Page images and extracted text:

──────────────────────────────

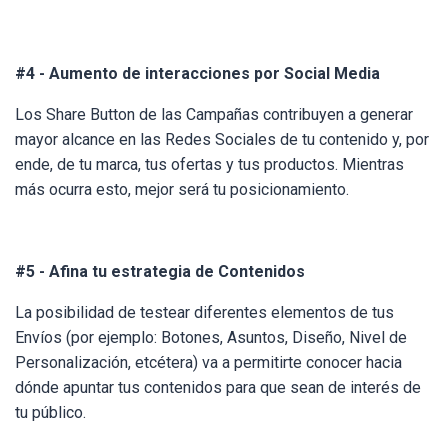
#4 - Aumento de interacciones por Social Media
Los Share Button de las Campañas contribuyen a generar
mayor alcance en las Redes Sociales de tu contenido y, por
ende, de tu marca, tus ofertas y tus productos. Mientras
más ocurra esto, mejor será tu posicionamiento.
#5 - Afina tu estrategia de Contenidos
La posibilidad de testear diferentes elementos de tus
Envíos (por ejemplo: Botones, Asuntos, Diseño, Nivel de
Personalización, etcétera) va a permitirte conocer hacia
dónde apuntar tus contenidos para que sean de interés de
tu público.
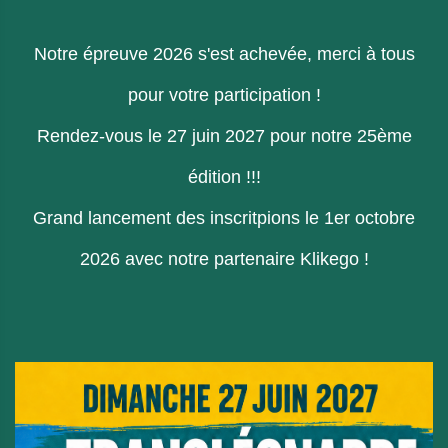
Notre épreuve 2026 s'est achevée, merci à tous
pour votre participation !
Rendez-vous le 27 juin 2027 pour notre 25ème
édition !!!
Grand lancement des inscritpions le 1er octobre
2026 avec notre partenaire Klikego !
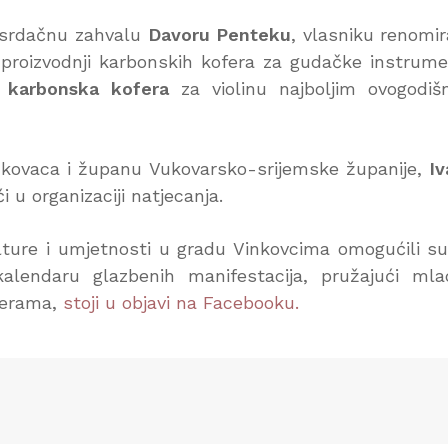
 srdačnu zahvalu
Davoru Penteku
, vlasniku renomi
 proizvodnji karbonskih kofera za gudačke instrum
 karbonska kofera
za violinu najboljim ovogodiš
nkovaca i županu Vukovarsko-srijemske županije,
I
 u organizaciji natjecanja.
ture i umjetnosti u gradu Vinkovcima omogućili s
alendaru glazbenih manifestacija, pružajući ml
ijerama,
stoji u objavi na Facebooku.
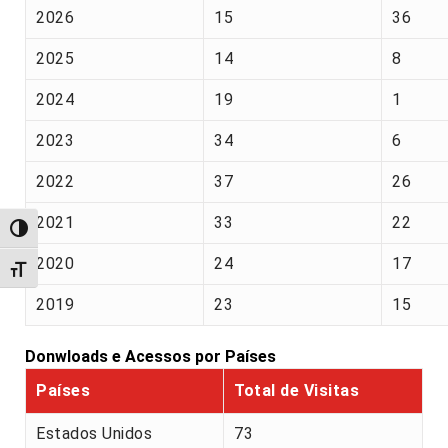
2026
15
36
2025
14
8
2024
19
1
2023
34
6
2022
37
26
2021
33
22
Alternar alto contraste
2020
24
17
Alternar tamanho da fonte
2019
23
15
Donwloads e Acessos por Países
Países
Total de Visitas
Estados Unidos
73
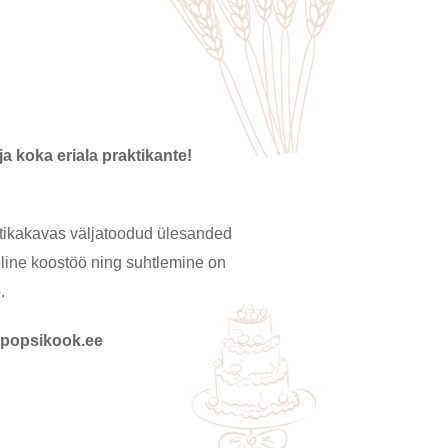
ja koka eriala praktikante!
aktikakavas väljatoodud ülesanded
line koostöö ning suhtlemine on
e.
@popsikook.ee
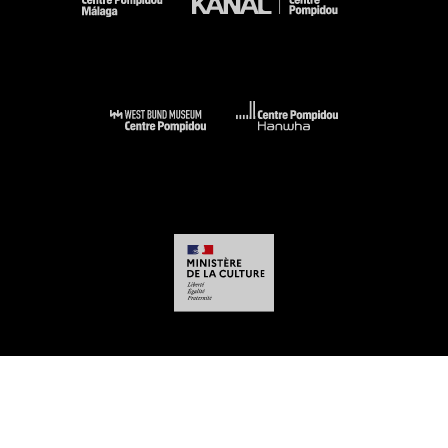
-
-
-
-
Mentions légales
Plan du site
CGU
Données personnelles
Gestion des
cookies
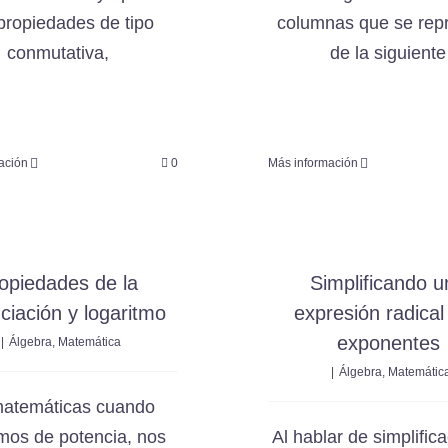
propiedades de tipo
columnas que se rep
conmutativa,
de la siguiente
ación
0
Más información
opiedades de la
Simplificando u
ciación y logaritmo
expresión radical
exponentes
|
Álgebra
,
Matemática
|
Álgebra
,
Matemátic
atemáticas cuando
mos de potencia, nos
Al hablar de simplific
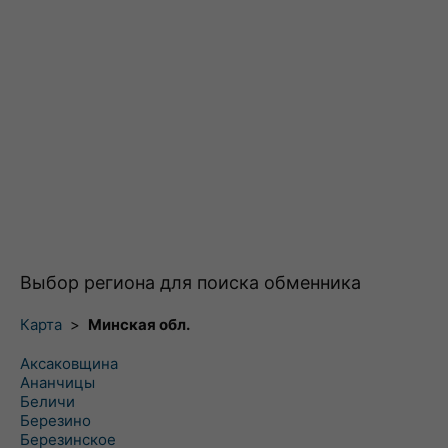
Выбор региона для поиска обменника
Карта
>
Минская обл.
Аксаковщина
Ананчицы
Беличи
Березино
Березинское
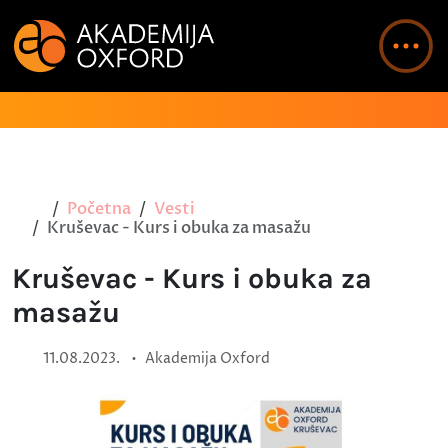
Početna
Vesti
Kruševac - Kurs i obuka za masažu
Kruševac - Kurs i obuka za
masažu
•
11.08.2023.
Akademija Oxford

──────────────────────────────

**Exercise aim**
Edit the extracted text of all the entries so that every occurrence of "Álgebra" reads "Aritmética", changing nothing else. Write out the full text again without the pictures.

**Solution to this task**
#4 - Aumento de interacciones por Social Media
Los Share Button de las Campañas contribuyen a generar
mayor alcance en las Redes Sociales de tu contenido y, por
ende, de tu marca, tus ofertas y tus productos. Mientras
más ocurra esto, mejor será tu posicionamiento.
#5 - Afina tu estrategia de Contenidos
La posibilidad de testear diferentes elementos de tus
Envíos (por ejemplo: Botones, Asuntos, Diseño, Nivel de
Personalización, etcétera) va a permitirte conocer hacia
dónde apuntar tus contenidos para que sean de interés de
tu público.
Notre épreuve 2026 s'est achevée, merci à tous
pour votre participation !
Rendez-vous le 27 juin 2027 pour notre 25ème
édition !!!
Grand lancement des inscritpions le 1er octobre
2026 avec notre partenaire Klikego !
 srdačnu zahvalu
Davoru Penteku
, vlasniku renomi
 proizvodnji karbonskih kofera za gudačke instrum
 karbonska kofera
za violinu najboljim ovogodiš
nkovaca i županu Vukovarsko-srijemske županije,
I
 u organizaciji natjecanja.
ture i umjetnosti u gradu Vinkovcima omogućili s
alendaru glazbenih manifestacija, pružajući ml
ijerama,
stoji u objavi na Facebooku.
2026
15
36
2025
14
8
2024
19
1
2023
34
6
2022
37
26
2021
33
22
Alternar alto contraste
2020
24
17
Alternar tamanho da fonte
2019
23
15
Donwloads e Acessos por Países
Países
Total de Visitas
Estados Unidos
73
ja koka eriala praktikante!
aktikakavas väljatoodud ülesanded
line koostöö ning suhtlemine on
e.
@popsikook.ee
-
-
-
-
Mentions légales
Plan du site
CGU
Données personnelles
Gestion des
cookies
propiedades de tipo
columnas que se rep
conmutativa,
de la siguiente
ación
0
Más información
opiedades de la
Simplificando u
ciación y logaritmo
expresión radical
exponentes
|
Aritmética
,
Matemática
|
Aritmética
,
Matemátic
atemáticas cuando
mos de potencia, nos
Al hablar de simplific
Выбор региона для поиска обменника
Карта
>
Минская обл.
Аксаковщина
Ананчицы
Беличи
Березино
Березинское
Početna
Vesti
Kruševac - Kurs i obuka za masažu
Kruševac - Kurs i obuka za
masažu
•
11.08.2023.
Akademija Oxford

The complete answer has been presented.